En ce qui concerne le TEX plus spécifiquement, Reilly (2002:11) diverge légèrement par rapport à la liste de voyelles des langues zoques de Boudreault (2017:S20) et propose la suivante : /u/, /ɛ/ (plutôt que /e/), /ɔ/ (plutôt que /o/), /a/, /ɨ/ et /i/. Wichmann (2007a:32) ajoute la semi-voyelle /w/.

Typologie des relatives dans les langues du monde

Lorsqu’on envisage la description des relatives d’une langue, il convient d’étudier d’abord quels sont les phénomènes trouvés dans les langues naturelles du monde. Afin de rendre explicite cette démarche dans le mémoire, on définit quelles structures peuvent être considérées comme des propositions relatives, comment les classer et quels aspects décrire. Cette section servira ensuite d’introduction et de repère pour la présentation des résultats de ma recherche de corpus. Enfin, après avoir combiné théorie et exemples, on déterminera la place du TEX dans la typologie universelle des relatives.

Définition

Une relative est une proposition subordonnée qui restreint la référence d’un syntagme nominal (l’antécédent) moyennant la spécification du rôle du référent du syntagme dans la situation décrite par la subordonnée (Andrews, 2007:206).

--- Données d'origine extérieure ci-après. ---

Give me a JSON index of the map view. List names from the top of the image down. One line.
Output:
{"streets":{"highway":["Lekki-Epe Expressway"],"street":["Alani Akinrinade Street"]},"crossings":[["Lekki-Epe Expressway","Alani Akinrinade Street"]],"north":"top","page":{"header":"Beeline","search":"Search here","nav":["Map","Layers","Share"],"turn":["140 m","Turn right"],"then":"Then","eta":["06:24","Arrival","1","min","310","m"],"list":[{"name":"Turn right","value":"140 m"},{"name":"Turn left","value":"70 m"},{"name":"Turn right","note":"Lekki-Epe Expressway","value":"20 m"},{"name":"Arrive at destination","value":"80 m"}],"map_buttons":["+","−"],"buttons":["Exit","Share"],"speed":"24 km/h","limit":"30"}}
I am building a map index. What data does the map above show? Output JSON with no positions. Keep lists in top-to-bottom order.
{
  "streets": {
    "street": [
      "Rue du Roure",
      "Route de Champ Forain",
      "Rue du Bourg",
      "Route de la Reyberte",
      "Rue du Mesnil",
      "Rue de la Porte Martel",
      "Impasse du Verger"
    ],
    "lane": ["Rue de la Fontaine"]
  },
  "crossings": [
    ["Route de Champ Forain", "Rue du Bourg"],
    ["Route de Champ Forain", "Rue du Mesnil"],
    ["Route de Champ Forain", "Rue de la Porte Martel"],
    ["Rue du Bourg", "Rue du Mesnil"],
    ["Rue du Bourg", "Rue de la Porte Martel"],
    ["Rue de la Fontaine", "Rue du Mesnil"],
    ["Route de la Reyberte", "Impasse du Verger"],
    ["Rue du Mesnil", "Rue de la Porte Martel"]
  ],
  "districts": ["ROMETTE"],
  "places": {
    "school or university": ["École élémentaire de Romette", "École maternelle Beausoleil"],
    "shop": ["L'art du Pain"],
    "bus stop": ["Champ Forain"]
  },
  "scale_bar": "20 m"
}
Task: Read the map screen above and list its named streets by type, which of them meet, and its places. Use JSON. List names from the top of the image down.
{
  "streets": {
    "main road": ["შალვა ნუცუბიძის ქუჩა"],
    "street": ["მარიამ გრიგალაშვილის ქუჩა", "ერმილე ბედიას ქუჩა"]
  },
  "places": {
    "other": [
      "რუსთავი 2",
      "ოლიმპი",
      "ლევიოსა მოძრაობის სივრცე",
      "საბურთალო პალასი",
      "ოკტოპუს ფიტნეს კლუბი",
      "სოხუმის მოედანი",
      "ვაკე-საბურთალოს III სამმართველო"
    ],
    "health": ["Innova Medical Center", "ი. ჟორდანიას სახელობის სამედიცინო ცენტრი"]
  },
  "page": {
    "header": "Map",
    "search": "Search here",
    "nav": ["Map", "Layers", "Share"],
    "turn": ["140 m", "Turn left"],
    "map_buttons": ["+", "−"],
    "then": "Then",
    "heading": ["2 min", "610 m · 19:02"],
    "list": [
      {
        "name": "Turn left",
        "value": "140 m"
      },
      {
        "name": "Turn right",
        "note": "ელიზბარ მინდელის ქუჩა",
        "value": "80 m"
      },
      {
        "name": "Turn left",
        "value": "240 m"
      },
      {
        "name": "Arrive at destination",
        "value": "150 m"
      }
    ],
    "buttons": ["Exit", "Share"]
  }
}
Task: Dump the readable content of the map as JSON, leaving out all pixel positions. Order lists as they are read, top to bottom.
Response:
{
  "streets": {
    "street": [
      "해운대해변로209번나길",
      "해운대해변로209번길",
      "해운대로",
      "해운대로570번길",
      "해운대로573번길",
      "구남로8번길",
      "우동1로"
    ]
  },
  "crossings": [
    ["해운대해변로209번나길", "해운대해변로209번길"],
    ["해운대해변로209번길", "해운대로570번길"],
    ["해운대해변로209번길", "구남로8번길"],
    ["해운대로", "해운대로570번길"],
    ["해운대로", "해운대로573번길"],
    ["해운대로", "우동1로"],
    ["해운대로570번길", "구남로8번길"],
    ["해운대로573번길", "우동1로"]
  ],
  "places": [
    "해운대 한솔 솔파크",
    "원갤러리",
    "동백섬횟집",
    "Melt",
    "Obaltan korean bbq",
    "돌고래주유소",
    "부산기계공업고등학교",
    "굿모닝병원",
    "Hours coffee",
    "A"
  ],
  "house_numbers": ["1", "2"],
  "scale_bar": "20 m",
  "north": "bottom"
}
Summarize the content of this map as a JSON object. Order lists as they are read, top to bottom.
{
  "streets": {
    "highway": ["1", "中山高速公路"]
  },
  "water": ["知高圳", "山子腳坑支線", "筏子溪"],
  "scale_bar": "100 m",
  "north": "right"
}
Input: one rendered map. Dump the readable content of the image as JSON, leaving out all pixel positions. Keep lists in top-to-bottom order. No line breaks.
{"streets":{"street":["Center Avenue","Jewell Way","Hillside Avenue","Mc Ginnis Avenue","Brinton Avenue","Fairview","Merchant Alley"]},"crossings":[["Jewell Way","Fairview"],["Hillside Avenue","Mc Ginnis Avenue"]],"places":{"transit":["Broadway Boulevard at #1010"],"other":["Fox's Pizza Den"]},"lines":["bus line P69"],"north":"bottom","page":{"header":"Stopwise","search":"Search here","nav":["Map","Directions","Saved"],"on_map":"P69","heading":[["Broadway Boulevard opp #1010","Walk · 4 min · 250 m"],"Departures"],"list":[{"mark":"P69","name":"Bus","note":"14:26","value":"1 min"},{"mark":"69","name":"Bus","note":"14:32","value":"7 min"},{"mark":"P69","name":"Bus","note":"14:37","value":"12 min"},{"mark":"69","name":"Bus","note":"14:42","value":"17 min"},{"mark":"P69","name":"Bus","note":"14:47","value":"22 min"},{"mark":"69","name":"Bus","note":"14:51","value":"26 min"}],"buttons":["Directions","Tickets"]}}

Dans l’exemple [1], la proposition subordonnée (entre crochets) restreint la référence du SN les filles.
(1) Les filles [qui sont arrivées hier] sont autrichiennes.
À partir d’un groupe de filles, la relative permet d’en délimiter un ensemble pour ne prédiquer que sur celles qui remplissent la restriction, en l’occurrence, celles qui sont arrivées hier. À l’intérieur de la subordonnée, le mot qui est coréférent avec le SN extérieur les filles, remplit la position thématique du seul argument du verbe sont arrivées et permet de coder que le SN relativisé est un sujet (on aurait eu que pour un objet relativisé, par exemple). Ces traits font du mot qui un pronom relatif en français.
Dans les grammaires traditionnelles de langues comme l’anglais ou l’espagnol, les relatives sont décrites comme des structures enchâssées ayant un antécédent. Elles sont souvent divisées entre restrictives (ou déterminatives), comme dans l’exemple [1], et non restrictives (ou explicatives), comme dans l’exemple [2], en fonction de la capacité de la proposition de définir l’ensemble des unités de l’antécédent ou d’en apporter un commentaire accessoire, respectivement (Comrie, 1981:138-139, et Andrews, 2007:207).
(1) Les filles qui sont arrivées hier sont autrichiennes. (Certaines filles sont arrivées hier. Seules ces filles sont autrichiennes.)
(2) Les filles, qui sont arrivées hier, sont autrichiennes. (Toutes les filles sont autrichiennes. Toutes les filles sont arrivées hier.)
Or, le classement entre déterminatives et explicatives n’est pas pertinent typologiquement. Malgré la ressemblance syntaxique, les explicatives présentent des traits sémantiques et pragmatiques totalement différents et ne répondent pas à la définition donnée de proposition restreignant la référence d’un syntagme nominal (SN) (Comrie, 1981:139). Les relatives peuvent être enchâssées (dans le SN de l’antécédent) ou adjointes (un complément dans le SV), voire ne pas avoir d’antécédent. Par ailleurs, les grammaires traditionnelles font rarement la distinction entre les pronoms relatifs, qui permettent de coder des informations sur l’antécédent (son rôle, sa définitude, etc.), et les complémenteurs, qui n’apportent aucune donnée. En revanche, en espagnol par exemple, elles traitent ce qui est un seul complémenteur de manière différente en fonction du contexte : comme pronom relatif, lorsqu’il introduit une relative, comme dans l’exemple [3], ou comme conjonction, dans d’autres contextes, comme dans la complétive de l’exemple [4].
(3) La mujer [que vino ayer] es austríaca. « La femme qui est venue hier est autrichienne. » (4) Creo [que esa mujer es austríaca]. « Je crois que cette femme est autrichienne. »

Critères de description

Globalement, les structures relatives peuvent être composées de quatre éléments : l’antécédent, qui est le SN dont la référence est restreinte et remplit une fonction syntaxique dans la proposition principale ; la proposition subordonnée restrictive, qui est la relative elle-même ; le SN relativisé, qui est situé dans la proposition restrictive et coréférent avec l’antécédent ; et le relativiseur, qui est un morphème ou particule définissant la proposition restrictive comme relative (Payne,1997:325-326). Ces quatre éléments ne sont pas forcément présents dans toutes les constructions relatives, mais déterminent typologiquement les stratégies de relativisation, chaque langue pouvant en avoir plusieurs. Les critères pour décrire les relatives d’une langue sont donc le rapport entre l’antécédent et la proposition subordonnée , les stratégies de codage de la fonction syntaxique du SN relativisé à l’intérieur de la subordonnée (à ne pas confondre avec la fonction de l’antécédent dans la proposition principale ), et les fonctions syntaxiques pouvant être relativisées .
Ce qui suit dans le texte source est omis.